Anticipation grew in the spring of 1882, stoked by advertisements and posters heralding the big
event. Children couldn’t believe their eyes when the circus train finally steamed into the Fairport
station with an incredible array of creatures, including lions, tigers, zebras, camels, kangaroos and elephants. Along with the spectacle of such a menagerie, an endless array of circus performers stepped off the train, featuring Mille Manard, the thrilling trapeze performer; Lillie Cordello, queen of aerial death-defying feats; and Sam McFlynn, champion of the high stilts. They were joined by the largest collection of clowns ever seen in Fairport. What a sight it must have been, as a parade formed on North Main Street and proceeded to DeLand Park. I wish Frank Clench, Fairport’s noteworthy photographer, had left his studio that day and brought his camera outdoors to document the event.

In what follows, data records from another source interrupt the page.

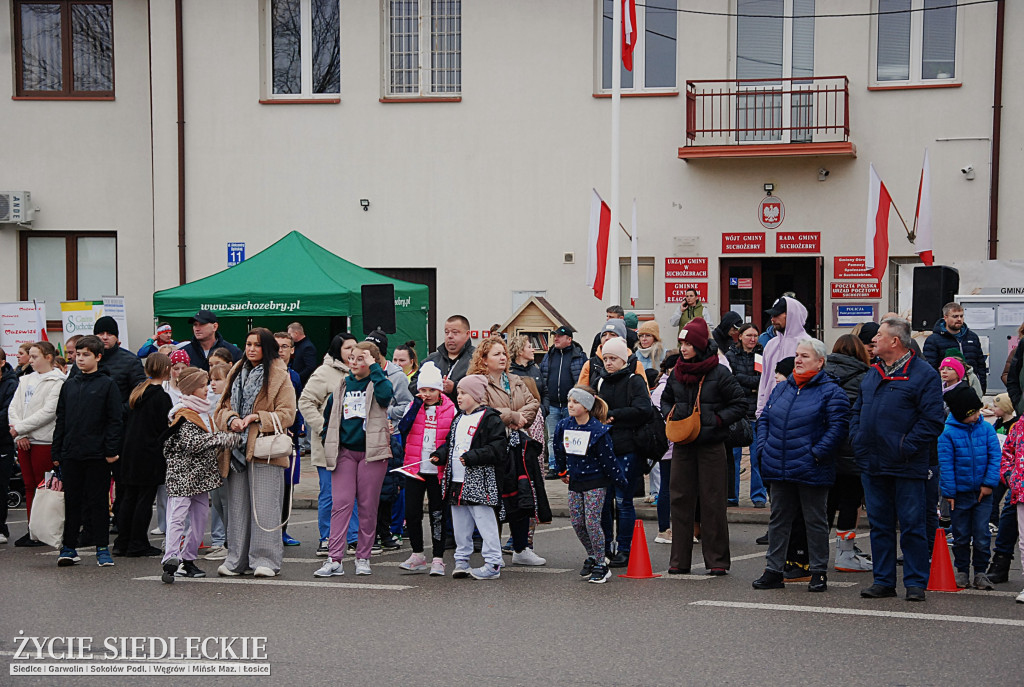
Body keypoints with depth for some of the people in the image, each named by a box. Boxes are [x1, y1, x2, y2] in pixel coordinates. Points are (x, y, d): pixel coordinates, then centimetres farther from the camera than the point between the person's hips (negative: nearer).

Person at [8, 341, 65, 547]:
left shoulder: (57, 382, -7)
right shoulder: (26, 380, 15)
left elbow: (49, 411, -16)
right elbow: (14, 407, 10)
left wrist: (20, 427, -14)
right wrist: (19, 434, -5)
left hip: (44, 440, -7)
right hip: (24, 441, 7)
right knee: (29, 486, 10)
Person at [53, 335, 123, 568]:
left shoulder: (107, 385, -1)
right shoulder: (69, 385, 12)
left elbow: (115, 420, -4)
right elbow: (61, 420, 15)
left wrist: (111, 450, -11)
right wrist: (56, 452, 10)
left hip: (97, 454, -4)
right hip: (71, 453, 4)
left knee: (98, 501, 2)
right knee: (72, 501, 7)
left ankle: (102, 548, 9)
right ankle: (69, 547, 15)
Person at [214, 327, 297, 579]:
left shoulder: (280, 377, 0)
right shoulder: (237, 374, 17)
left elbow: (287, 414, -6)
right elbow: (222, 407, 16)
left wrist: (256, 417, -17)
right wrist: (231, 419, -6)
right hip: (237, 449, 5)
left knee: (264, 507, -4)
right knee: (237, 506, 8)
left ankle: (265, 560, 3)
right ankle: (236, 559, 15)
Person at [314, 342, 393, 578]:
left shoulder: (377, 383, 0)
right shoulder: (343, 385, 13)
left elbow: (385, 394, -26)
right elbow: (334, 415, 23)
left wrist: (374, 367, -17)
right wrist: (329, 445, 18)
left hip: (372, 452, -3)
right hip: (345, 451, 3)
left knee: (368, 506, 3)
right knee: (341, 503, -4)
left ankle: (363, 557, 14)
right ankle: (334, 559, -6)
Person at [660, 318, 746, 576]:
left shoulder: (719, 373, -6)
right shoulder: (676, 373, 9)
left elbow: (740, 404, -2)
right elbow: (666, 399, 24)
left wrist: (717, 419, -12)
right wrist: (670, 415, 5)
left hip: (711, 446, -5)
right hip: (683, 445, 5)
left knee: (712, 502, 0)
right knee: (680, 499, 5)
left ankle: (717, 560, 9)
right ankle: (679, 559, 12)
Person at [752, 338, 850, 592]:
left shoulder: (830, 391, -6)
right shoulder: (781, 388, 13)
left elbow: (838, 426, -13)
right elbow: (764, 418, 18)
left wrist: (816, 453, -17)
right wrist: (764, 448, 5)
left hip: (811, 471, -6)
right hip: (779, 469, 6)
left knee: (815, 521, 5)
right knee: (778, 519, 11)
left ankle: (819, 572, 14)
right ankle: (773, 570, 18)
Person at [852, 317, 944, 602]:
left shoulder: (923, 374, -7)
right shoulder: (873, 373, 14)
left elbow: (932, 420, -12)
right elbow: (857, 411, 22)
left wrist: (905, 447, -15)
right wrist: (859, 441, 7)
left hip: (906, 468, -6)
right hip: (872, 466, 7)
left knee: (912, 525, 1)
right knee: (879, 525, 11)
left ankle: (915, 582, 11)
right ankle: (884, 581, 20)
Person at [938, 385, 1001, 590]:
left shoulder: (986, 429, -1)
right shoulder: (948, 433, -8)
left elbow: (995, 456, 0)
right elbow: (945, 464, -7)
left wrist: (989, 483, -7)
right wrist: (949, 492, -9)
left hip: (983, 492, 1)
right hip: (960, 493, -1)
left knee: (982, 535, 1)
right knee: (961, 535, 9)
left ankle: (980, 572, 14)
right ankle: (962, 571, 22)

While it is hard to say how often the circus came to DeLand Park, we know that the last visit
occurred on Sept. 11, 1907, when the Walter Main Circus performed two shows, along with the
customary street parade. A few days after the circus left town, the DeLand family sold the property to Ed Cary, a local hotelier. Included in the purchase price of $10,000 was the old homestead of Daniel and Minerva DeLand, and a total of 14 acres of land, much of which was DeLand Park.
Although Cary had plans to develop DeLand Park into 75 building lots, community leaders urged him to sell it to the village. He consented to do so, for the price of $6,000. The decision
to purchase the land required a vote of the village taxpayers, to take place on Sept. 24, 1908.
DeLand Park was full of activity in the months leading up to the vote. Hundreds attended a
church picnic, while keeping a watchful eye for the occasional foul ball, as Fairport baseball teams took on all challengers. An epic celebration, Old Home Week, filled the park in August with an estimated 40,000 visitors over seven days. More than ever, the community seemed to embrace the idea of a publicly owned park.
Despite a marketing campaign called “Do it for Fairport,” in the end, the vote to purchase the
park failed. By August of 1909, Ed Cary sold the land to a developer. Meat market owner Levi Borden built the first home, and took occupancy in February of 1910.
Today, the street names DeLand Park A and DeLand Park B are a tangible reminder that, for
30 years or so, when the circus came to town, DeLand Park was the place to be.